### Your objective:
Omit the pictures, please, and give each record below again exactly.

### Supplied records:
---

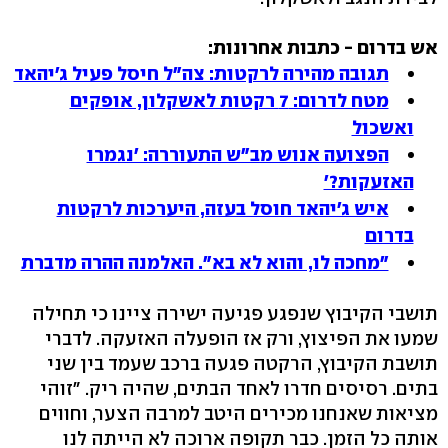
אש בדרום - כתבות אחרונות:
תגובה מהירה לרקטות: צה"ל חיסל פעיל ג'יהאד
מטח לדרום: 7 רקטות לאשקלון, אופקים
ואשכול
הפצועה אנוש מב"ש התעוררה: 'נגמרו
האזעקות?'
איש ג'יהאד חוסל בעזה, היערכות לרקטות
בדרום
"מחכה לו, והוא לא בא". האלמנה ההרה מדברת
תושבי הקיבוץ שנפגע פגיעה ישירה ציינו כי תחילה
שמעו את הפיצוץ, ורק אז הופעלה האזעקה. לדברי
תושבת הקיבוץ, הרקטה פגעה ברכב שעמד בין שני
בתים. רסיסים חדרו לאחד הבתים, שהיה ריק. "זוהי
מציאות שאנחנו מכירים היטב למרבה הצער, וחווים
אותה כל הזמן. כבר תקופה ארוכה לא הייתה לנו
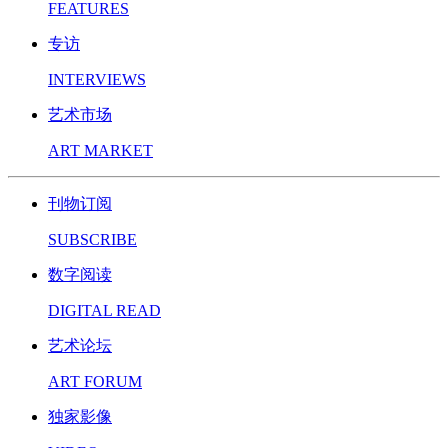
FEATURES
专访
INTERVIEWS
艺术市场
ART MARKET
刊物订阅
SUBSCRIBE
数字阅读
DIGITAL READ
艺术论坛
ART FORUM
独家影像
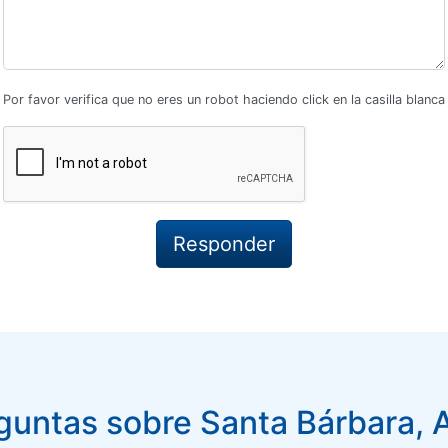
Por favor verifica que no eres un robot haciendo click en la casilla blanca
untas sobre Santa Bárbara, 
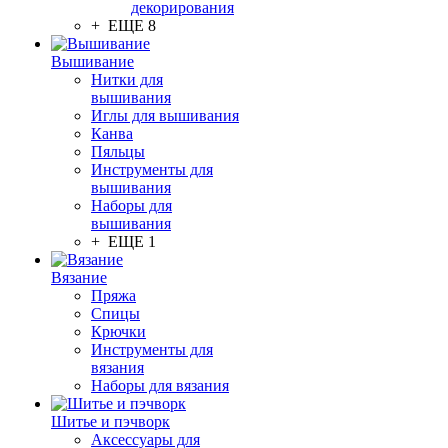
декорирования
+ ЕЩЕ 8
Вышивание
Нитки для
вышивания
Иглы для вышивания
Канва
Пяльцы
Инструменты для
вышивания
Наборы для
вышивания
+ ЕЩЕ 1
Вязание
Пряжа
Спицы
Крючки
Инструменты для
вязания
Наборы для вязания
Шитье и пэчворк
Аксессуары для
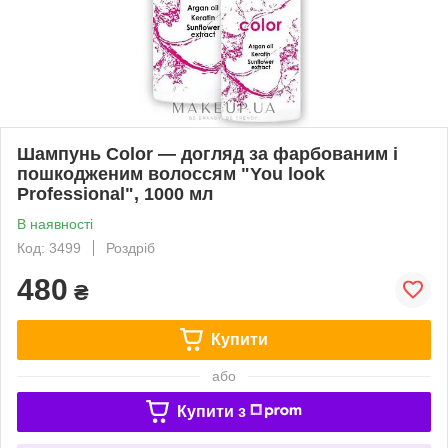
Шампунь Color — догляд за фарбованим і
пошкодженим волоссям "You look
Professional", 1000 мл
В наявності
Код: 3499
Роздріб
480
₴
Купити
або
Купити з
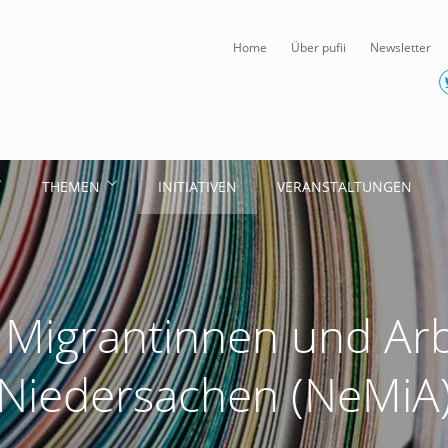
Home
Über pufii
Newsletter
THEMEN
INITIATIVEN
VERANSTALTUNGEN
 Migrantinnen und Arb
Niedersachen (NeMiA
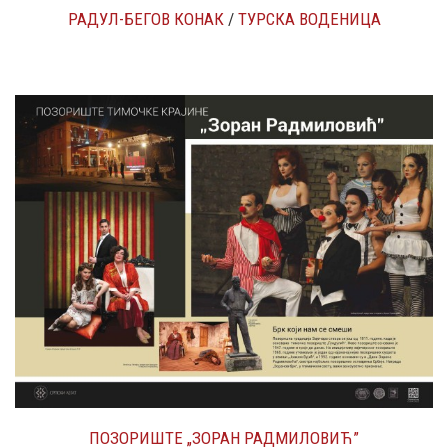
РАДУЛ-БЕГОВ КОНАК
/
ТУРСКА ВОДЕНИЦА
ПОЗОРИШТЕ „ЗОРАН РАДМИЛОВИЋ”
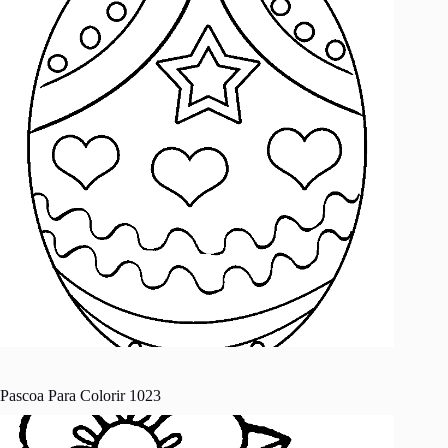
Pascoa Para Colorir 1023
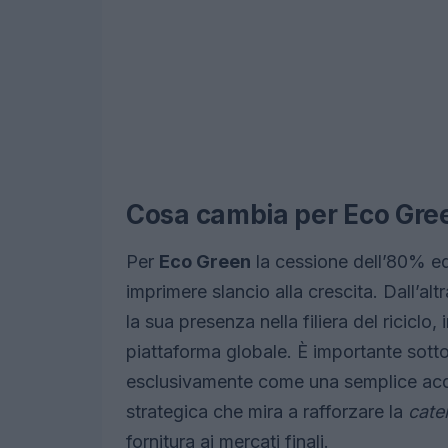
Cosa cambia per Eco Gre
Per
Eco Green
la cessione dell’80% e
imprimere slancio alla crescita. Dall’alt
la sua presenza nella filiera del ricicl
piattaforma globale. È importante sott
esclusivamente come una semplice acq
strategica che mira a rafforzare la
cate
fornitura ai mercati finali.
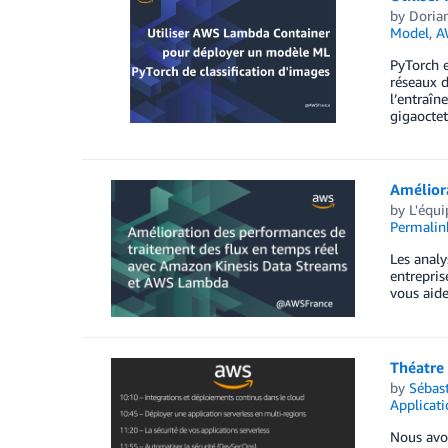
by
Doria
Model
,
A
PyTorch e
réseaux d
l’entraîn
gigaocte
Amélior
by
L'équ
Permalin
Les analy
entrepris
vous aide
Théatre
by
Sébas
Applicat
Nous avon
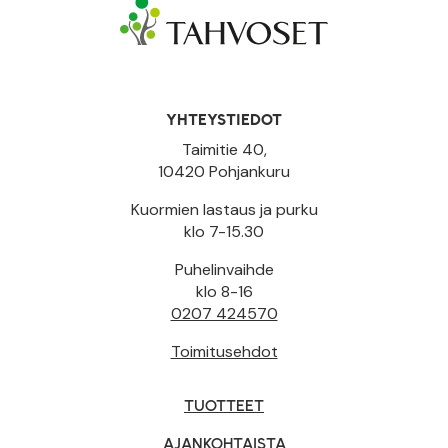
YHTEYSTIEDOT
Taimitie 40,
10420 Pohjankuru
Kuormien lastaus ja purku
klo 7-15.30
Puhelinvaihde
klo 8-16
0207 424570
Toimitusehdot
TUOTTEET
AJANKOHTAISTA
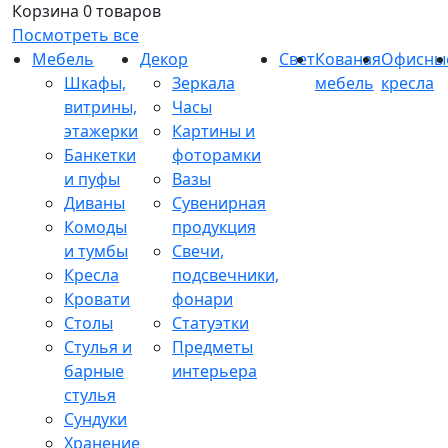
Корзина
0 товаров
Посмотреть все
Мебель
Декор
Свет
Кованая
Офисны
Шкафы,
Зеркала
мебель
кресла
витрины,
Часы
этажерки
Картины и
Банкетки
фоторамки
и пуфы
Вазы
Диваны
Сувенирная
Комоды
продукция
и тумбы
Свечи,
Кресла
подсвечники,
Кровати
фонари
Столы
Статуэтки
Стулья и
Предметы
барные
интерьера
стулья
Сундуки
Хранение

---

### Answer area:
אש בדרום - כתבות אחרונות:
תגובה מהירה לרקטות: צה"ל חיסל פעיל ג'יהאד
מטח לדרום: 7 רקטות לאשקלון, אופקים
ואשכול
הפצועה אנוש מב"ש התעוררה: 'נגמרו
האזעקות?'
איש ג'יהאד חוסל בעזה, היערכות לרקטות
בדרום
"מחכה לו, והוא לא בא". האלמנה ההרה מדברת
תושבי הקיבוץ שנפגע פגיעה ישירה ציינו כי תחילה
שמעו את הפיצוץ, ורק אז הופעלה האזעקה. לדברי
תושבת הקיבוץ, הרקטה פגעה ברכב שעמד בין שני
בתים. רסיסים חדרו לאחד הבתים, שהיה ריק. "זוהי
מציאות שאנחנו מכירים היטב למרבה הצער, וחווים
אותה כל הזמן. כבר תקופה ארוכה לא הייתה לנו
FEATURES
专访
INTERVIEWS
艺术市场
ART MARKET
刊物订阅
SUBSCRIBE
数字阅读
DIGITAL READ
艺术论坛
ART FORUM
独家影像
Por favor verifica que no eres un robot haciendo click en la casilla blanca
untas sobre Santa Bárbara, 
декорирования
+ ЕЩЕ 8
Вышивание
Нитки для
вышивания
Иглы для вышивания
Канва
Пяльцы
Инструменты для
вышивания
Наборы для
вышивания
+ ЕЩЕ 1
Вязание
Пряжа
Спицы
Крючки
Инструменты для
вязания
Наборы для вязания
Шитье и пэчворк
Аксессуары для
Шампунь Color — догляд за фарбованим і
пошкодженим волоссям "You look
Professional", 1000 мл
В наявності
Код: 3499
Роздріб
480
₴
Купити
або
Купити з
Home
Über pufii
Newsletter
THEMEN
INITIATIVEN
VERANSTALTUNGEN
 Migrantinnen und Arb
Niedersachen (NeMiA
РАДУЛ-БЕГОВ КОНАК
/
ТУРСКА ВОДЕНИЦА
ПОЗОРИШТЕ „ЗОРАН РАДМИЛОВИЋ”
Pascoa Para Colorir 1023
Cosa cambia per Eco Gre
Per
Eco Green
la cessione dell’80% e
imprimere slancio alla crescita. Dall’alt
la sua presenza nella filiera del ricicl
piattaforma globale. È importante sott
esclusivamente come una semplice acq
strategica che mira a rafforzare la
cate
fornitura ai mercati finali.
by
Doria
Model
,
A
PyTorch e
réseaux d
l’entraîn
gigaocte
Amélior
by
L'équ
Permalin
Les analy
entrepris
vous aide
Théatre
by
Sébas
Applicat
Nous avon
YHTEYSTIEDOT
Taimitie 40,
10420 Pohjankuru
Kuormien lastaus ja purku
klo 7-15.30
Puhelinvaihde
klo 8-16
0207 424570
Toimitusehdot
TUOTTEET
AJANKOHTAISTA
Корзина
0 товаров
Посмотреть все
Мебель
Декор
Свет
Кованая
Офисны
Шкафы,
Зеркала
мебель
кресла
витрины,
Часы
этажерки
Картины и
Банкетки
фоторамки
и пуфы
Вазы
Диваны
Сувенирная
Комоды
продукция
и тумбы
Свечи,
Кресла
подсвечники,
Кровати
фонари
Столы
Статуэтки
Стулья и
Предметы
барные
интерьера
стулья
Сундуки
Хранение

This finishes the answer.